I saw a friend lose an beautiful adult Angelfish when it tried to eat an otto and the otto got stuck.  Not something I want to risk


----------



## Ajm200 (13 Jan 2016)

alto said:


> Re nipping fins, what sort of angels do your have? standard fins are less often targeted than long trailing fins; also larger groups of a shoal tends to keep behaviors within the shoal, though hungry fish are maybe more likely to nibble.



They were sold as standard Angels but were very small.  Two have much fins longer fins and tails and very long points on their tails.

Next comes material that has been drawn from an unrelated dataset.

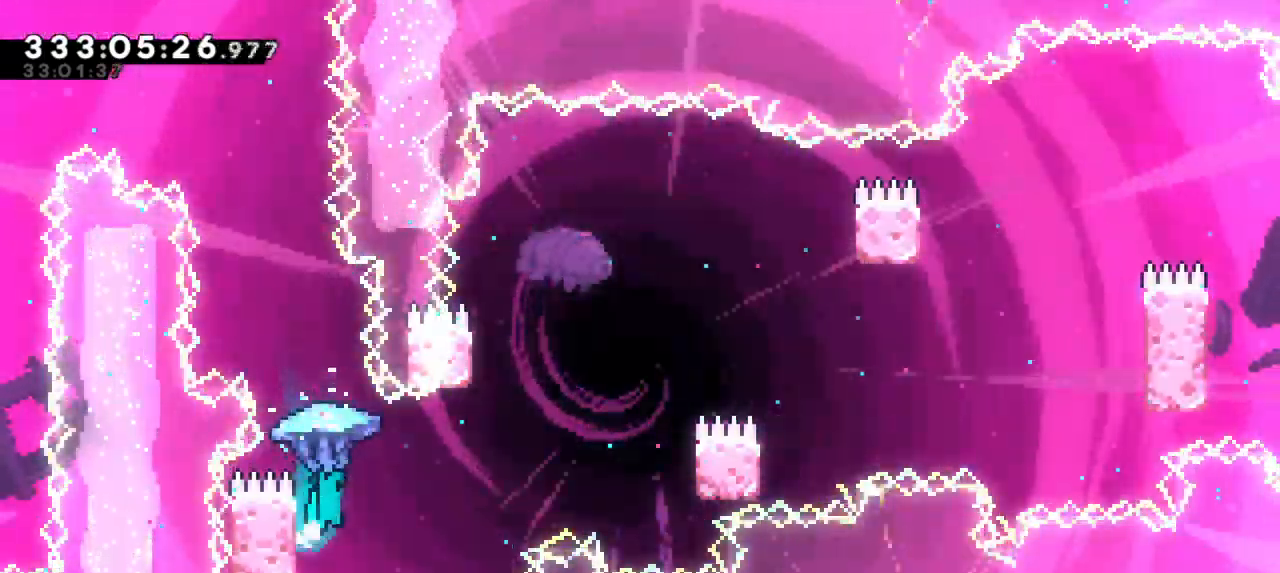
{"keys": ["grab", "jump2", "right"], "events": []}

One of the black ones is an evil little critter.  He chases the smaller fish and nips our hands when we do maintenance on the tank.  I do wonder if we will have to evict the goldfish sooner than planned if small fish start disappearing


----------



## PARAGUAY (14 Jan 2016)

Angels can be quite unpredictable in behaviour you may have a single one getting along quite harmoniously for years within a community set up or as shown here exhibiting chiclid behaviour by predation.  Altums are rare and expensive and mainly obtained by request but the others Leopoldi and Scalare.Leopoldi is the slightly more smaller rounded and can be aggressive, and unless it's kept in numbers with larger fish is best avoided with small fish likewise Black and marbled Angels more predatory and unpredictable than Scalare. As always there are exceptions but personally Scalare would be my choice with smaller fish, deep bodied tetras would probably be best tank mates in a well planted large tank


----------